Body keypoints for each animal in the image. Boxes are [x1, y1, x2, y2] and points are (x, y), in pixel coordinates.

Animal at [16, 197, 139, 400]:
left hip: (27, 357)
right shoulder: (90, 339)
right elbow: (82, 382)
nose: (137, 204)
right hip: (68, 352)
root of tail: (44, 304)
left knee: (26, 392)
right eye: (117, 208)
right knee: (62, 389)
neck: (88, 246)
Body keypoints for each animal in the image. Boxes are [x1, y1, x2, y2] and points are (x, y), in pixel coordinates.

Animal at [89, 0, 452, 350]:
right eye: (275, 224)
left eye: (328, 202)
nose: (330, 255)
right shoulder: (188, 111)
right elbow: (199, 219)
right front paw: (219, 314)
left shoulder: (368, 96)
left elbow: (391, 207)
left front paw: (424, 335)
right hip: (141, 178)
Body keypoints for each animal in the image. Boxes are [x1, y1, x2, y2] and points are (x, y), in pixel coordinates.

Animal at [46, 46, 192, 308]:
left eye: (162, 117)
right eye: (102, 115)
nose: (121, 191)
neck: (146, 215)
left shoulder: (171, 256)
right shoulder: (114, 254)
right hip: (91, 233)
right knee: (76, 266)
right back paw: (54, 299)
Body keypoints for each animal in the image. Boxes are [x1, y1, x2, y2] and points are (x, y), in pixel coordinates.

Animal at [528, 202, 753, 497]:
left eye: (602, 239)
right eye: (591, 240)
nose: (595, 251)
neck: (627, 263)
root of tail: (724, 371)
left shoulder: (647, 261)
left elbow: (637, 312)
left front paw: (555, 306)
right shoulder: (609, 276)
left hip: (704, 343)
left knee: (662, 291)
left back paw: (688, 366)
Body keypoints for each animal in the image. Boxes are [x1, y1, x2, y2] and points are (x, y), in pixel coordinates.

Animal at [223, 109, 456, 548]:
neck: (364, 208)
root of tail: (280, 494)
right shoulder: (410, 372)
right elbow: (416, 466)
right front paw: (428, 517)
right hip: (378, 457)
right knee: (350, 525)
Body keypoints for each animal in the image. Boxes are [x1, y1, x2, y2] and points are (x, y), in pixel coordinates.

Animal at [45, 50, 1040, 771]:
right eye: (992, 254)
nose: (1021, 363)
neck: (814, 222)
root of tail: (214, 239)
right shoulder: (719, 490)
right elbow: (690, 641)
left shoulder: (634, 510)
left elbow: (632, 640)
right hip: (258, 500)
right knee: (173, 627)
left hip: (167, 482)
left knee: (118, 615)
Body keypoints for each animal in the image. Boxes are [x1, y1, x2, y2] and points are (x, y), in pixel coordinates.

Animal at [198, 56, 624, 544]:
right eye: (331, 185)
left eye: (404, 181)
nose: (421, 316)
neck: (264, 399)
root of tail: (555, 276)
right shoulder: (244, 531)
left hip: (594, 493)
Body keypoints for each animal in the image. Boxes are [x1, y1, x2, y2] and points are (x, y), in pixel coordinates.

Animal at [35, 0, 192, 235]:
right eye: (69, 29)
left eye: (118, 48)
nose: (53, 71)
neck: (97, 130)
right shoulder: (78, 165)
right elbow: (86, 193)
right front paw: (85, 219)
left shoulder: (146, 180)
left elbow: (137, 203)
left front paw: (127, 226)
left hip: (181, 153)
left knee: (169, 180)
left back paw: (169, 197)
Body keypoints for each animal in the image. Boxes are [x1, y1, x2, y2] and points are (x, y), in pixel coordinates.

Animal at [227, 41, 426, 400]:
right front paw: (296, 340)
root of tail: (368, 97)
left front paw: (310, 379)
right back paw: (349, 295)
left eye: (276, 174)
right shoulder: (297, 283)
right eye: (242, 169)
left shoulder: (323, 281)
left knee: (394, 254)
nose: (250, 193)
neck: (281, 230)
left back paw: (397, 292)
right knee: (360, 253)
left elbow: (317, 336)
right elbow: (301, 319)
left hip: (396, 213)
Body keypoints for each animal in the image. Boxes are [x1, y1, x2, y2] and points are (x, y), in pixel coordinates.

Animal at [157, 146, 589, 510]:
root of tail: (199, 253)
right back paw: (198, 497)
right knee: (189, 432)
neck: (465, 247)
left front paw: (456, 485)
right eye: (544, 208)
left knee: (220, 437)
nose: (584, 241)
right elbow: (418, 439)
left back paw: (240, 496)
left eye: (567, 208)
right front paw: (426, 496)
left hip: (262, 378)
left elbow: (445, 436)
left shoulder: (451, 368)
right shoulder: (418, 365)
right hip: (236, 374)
==============================
▶ _THE PROBLEM_: The answer should consist of every line from the listing above that includes the word "nose".

▶ _WRITTEN SOLUTION_:
nose: (137, 204)
nose: (330, 255)
nose: (121, 191)
nose: (595, 251)
nose: (1021, 363)
nose: (421, 316)
nose: (53, 71)
nose: (250, 193)
nose: (584, 241)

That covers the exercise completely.